Since the copy must hold text only, transcribe the data below exactly and omit the images.

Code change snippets
------
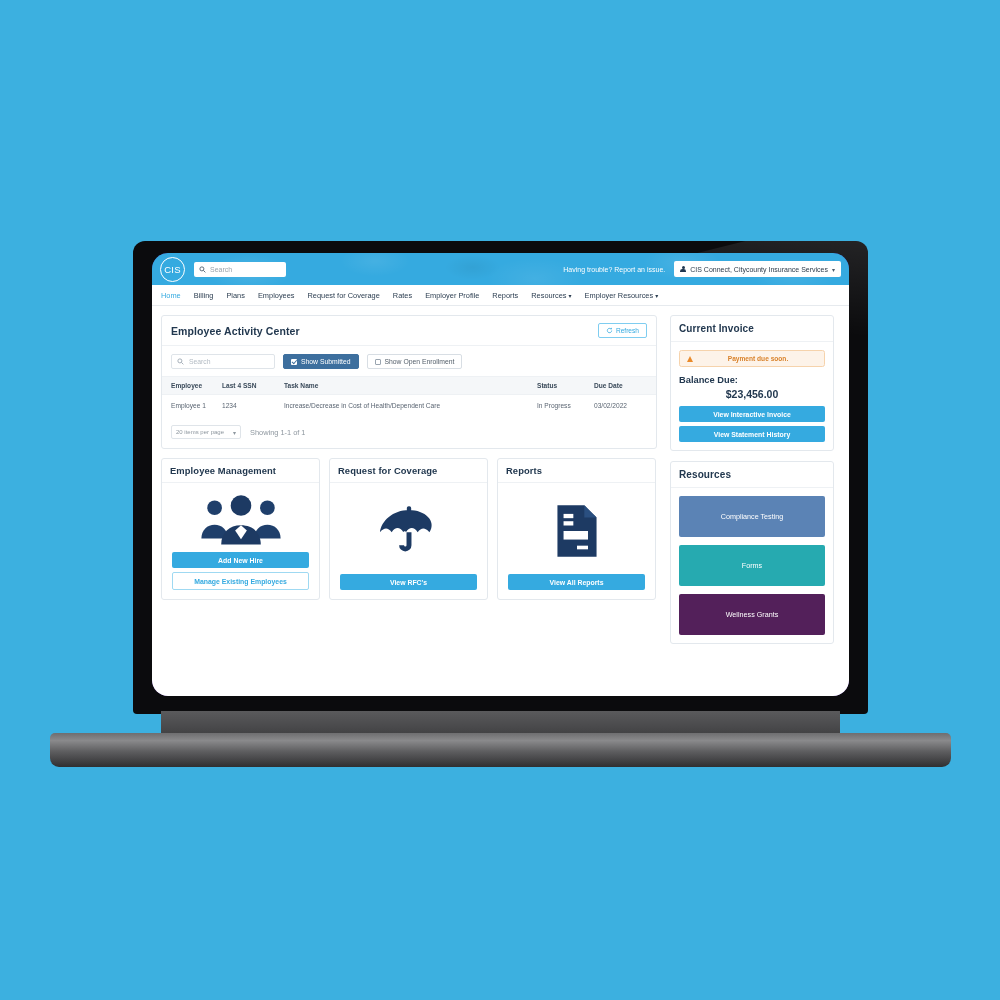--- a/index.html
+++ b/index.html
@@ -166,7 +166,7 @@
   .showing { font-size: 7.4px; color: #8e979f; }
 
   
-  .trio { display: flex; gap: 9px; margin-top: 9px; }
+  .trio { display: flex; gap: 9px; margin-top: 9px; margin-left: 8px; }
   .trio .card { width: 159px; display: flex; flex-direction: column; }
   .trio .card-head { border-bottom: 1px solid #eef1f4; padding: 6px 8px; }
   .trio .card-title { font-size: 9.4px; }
------
▶ _Solved exercise_:
--- a/index.html
+++ b/index.html
@@ -166,7 +166,7 @@
   .showing { font-size: 7.4px; color: #8e979f; }
 
   
-  .trio { display: flex; gap: 9px; margin-top: 9px; }
+  .trio { display: flex; gap: 9px; margin-top: 9px; margin-left: 8px; }
   .trio .card { width: 159px; display: flex; flex-direction: column; }
   .trio .card-head { border-bottom: 1px solid #eef1f4; padding: 6px 8px; }
   .trio .card-title { font-size: 9.4px; }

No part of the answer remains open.